New Chief Accountant

With more expansive 404 guidance now in the SEC pipeline, Conrad Hewitt, the SEC’s new chief accountant, joins the Commission at a critical time. The post was vacant since
Donald Nicolaisen departed last fall. Hewitt, who had been serving on three corporate board audit committees, had otherwise been retired from a full-time job since 1998,
when he was a California state banking official.

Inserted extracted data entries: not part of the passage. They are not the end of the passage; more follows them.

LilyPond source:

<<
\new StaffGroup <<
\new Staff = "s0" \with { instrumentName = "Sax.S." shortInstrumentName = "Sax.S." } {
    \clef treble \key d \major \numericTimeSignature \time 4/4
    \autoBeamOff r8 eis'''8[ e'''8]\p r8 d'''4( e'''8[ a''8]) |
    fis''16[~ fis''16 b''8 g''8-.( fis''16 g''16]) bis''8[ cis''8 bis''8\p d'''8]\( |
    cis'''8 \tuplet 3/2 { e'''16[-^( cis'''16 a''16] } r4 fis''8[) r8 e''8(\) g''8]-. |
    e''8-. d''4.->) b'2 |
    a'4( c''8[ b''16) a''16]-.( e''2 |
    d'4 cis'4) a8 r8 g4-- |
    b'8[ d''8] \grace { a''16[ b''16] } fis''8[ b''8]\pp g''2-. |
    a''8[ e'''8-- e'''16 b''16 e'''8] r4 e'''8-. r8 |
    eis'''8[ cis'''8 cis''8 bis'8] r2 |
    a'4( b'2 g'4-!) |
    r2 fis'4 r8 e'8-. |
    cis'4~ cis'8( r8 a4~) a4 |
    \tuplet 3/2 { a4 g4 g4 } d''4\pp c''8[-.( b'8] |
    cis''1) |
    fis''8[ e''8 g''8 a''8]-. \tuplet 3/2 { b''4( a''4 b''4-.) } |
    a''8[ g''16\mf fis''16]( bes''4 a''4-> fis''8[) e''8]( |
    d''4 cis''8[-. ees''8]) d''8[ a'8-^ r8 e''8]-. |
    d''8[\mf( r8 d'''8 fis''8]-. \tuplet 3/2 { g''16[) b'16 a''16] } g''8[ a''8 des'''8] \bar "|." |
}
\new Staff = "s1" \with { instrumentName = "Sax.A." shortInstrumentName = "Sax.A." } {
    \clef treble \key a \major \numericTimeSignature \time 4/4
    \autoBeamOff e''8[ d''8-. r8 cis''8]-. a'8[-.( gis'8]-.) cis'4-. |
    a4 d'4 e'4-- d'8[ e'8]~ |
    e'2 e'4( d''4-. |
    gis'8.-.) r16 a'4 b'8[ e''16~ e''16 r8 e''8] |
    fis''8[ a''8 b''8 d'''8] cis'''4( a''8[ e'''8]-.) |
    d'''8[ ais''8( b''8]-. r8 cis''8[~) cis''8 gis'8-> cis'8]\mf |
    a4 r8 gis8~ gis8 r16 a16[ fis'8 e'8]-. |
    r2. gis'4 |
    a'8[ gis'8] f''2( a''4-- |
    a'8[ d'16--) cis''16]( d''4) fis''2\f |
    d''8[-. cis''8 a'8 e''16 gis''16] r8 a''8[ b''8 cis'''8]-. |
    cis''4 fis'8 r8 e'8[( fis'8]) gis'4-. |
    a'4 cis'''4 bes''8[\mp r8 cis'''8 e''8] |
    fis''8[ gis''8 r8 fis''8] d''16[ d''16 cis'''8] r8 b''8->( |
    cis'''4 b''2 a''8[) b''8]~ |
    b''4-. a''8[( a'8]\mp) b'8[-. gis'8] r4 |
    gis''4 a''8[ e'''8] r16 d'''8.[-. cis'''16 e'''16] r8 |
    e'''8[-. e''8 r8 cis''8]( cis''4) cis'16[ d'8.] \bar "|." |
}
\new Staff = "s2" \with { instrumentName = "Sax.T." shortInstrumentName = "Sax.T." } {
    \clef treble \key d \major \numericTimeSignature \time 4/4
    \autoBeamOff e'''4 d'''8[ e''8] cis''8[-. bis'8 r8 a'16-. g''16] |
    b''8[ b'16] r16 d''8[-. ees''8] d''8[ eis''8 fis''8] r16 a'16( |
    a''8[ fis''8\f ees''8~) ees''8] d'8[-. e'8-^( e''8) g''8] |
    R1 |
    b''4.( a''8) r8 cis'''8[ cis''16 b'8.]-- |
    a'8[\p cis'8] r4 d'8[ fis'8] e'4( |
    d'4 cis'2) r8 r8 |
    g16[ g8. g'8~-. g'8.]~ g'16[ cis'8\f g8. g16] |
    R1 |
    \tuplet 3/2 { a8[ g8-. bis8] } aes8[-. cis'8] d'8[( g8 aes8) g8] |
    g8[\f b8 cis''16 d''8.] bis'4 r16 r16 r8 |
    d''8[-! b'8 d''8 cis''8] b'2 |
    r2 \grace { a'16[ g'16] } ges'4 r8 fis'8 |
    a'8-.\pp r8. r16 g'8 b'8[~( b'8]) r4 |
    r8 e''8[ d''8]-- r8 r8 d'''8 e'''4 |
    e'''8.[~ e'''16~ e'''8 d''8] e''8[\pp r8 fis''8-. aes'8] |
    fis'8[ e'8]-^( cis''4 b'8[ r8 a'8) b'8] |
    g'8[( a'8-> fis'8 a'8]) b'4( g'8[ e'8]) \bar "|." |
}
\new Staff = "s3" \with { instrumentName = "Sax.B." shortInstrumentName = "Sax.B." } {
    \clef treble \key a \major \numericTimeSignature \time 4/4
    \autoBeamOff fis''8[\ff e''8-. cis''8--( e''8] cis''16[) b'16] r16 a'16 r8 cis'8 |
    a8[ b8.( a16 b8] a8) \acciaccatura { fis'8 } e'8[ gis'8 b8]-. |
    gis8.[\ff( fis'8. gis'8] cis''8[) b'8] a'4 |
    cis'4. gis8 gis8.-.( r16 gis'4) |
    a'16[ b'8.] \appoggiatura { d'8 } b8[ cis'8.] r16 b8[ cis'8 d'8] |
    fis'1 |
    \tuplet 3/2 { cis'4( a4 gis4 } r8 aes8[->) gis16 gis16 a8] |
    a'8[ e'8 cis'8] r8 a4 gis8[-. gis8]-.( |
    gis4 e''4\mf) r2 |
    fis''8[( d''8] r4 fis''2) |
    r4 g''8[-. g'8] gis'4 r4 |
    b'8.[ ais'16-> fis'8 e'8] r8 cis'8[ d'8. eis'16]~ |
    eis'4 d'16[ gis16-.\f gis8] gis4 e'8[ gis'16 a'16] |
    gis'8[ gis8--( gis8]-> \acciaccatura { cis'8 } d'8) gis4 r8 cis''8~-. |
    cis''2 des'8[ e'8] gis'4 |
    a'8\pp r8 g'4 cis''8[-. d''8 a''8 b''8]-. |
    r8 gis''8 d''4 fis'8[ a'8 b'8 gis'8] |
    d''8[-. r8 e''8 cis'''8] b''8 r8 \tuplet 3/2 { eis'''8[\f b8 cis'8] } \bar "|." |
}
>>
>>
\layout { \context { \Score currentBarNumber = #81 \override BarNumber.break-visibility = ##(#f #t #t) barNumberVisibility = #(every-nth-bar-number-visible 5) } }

From 1972 to 1995, Hewitt was the managing partner of Ernst & Young and its predecessor firm, Ernst & Ernst, in the firm’s
Northern California (1986-1995), Seattle (1979-1986), and Honolulu (1972-1979) regions. In his statement upon joining the SEC, Hewitt noted that he has worked with many of the big accounting firms to implement Sarbanes-Oxley and looks forward to working with the PCAOB
“to maximize the protection of shareholders while eliminating excessive costs and burdens both
here and abroad.”

Bill Would Eliminate Some State Taxation of Corporations

Protests from states and local governments forced House Republican leaders to postpone a floor vote on a bill limiting state taxation of corporations. A spokesman for Rep. John Boehner (R.-Ill.), the House Majority Leader, said, “Some misperceptions about [the bill’s] effect on
states” resulted in the vote being delayed, probably until after the August recess. The bill (H.R. 1956) would establish a national standard for when states can collect business activity taxes from multistate companies whose principal locations are outside the state but who have many
customers within the state. The bill has been strongly supported by companies in the retail, financial, and medical industries. The bill would require companies to have a physical presence in a state for at least 21 days before they could be taxed. But there would be some exceptions. The National Governors Association spooked both Republicans and Democrats in the days prior to the scheduled House floor vote by publicizing a study that projected revenue losses to the states would be nearly double the annual losses of $3 billion by 2011 that the Congressional
Budget Office projected. Besides business activity taxes, states couldn’t levy gross receipts, license, or franchise taxes.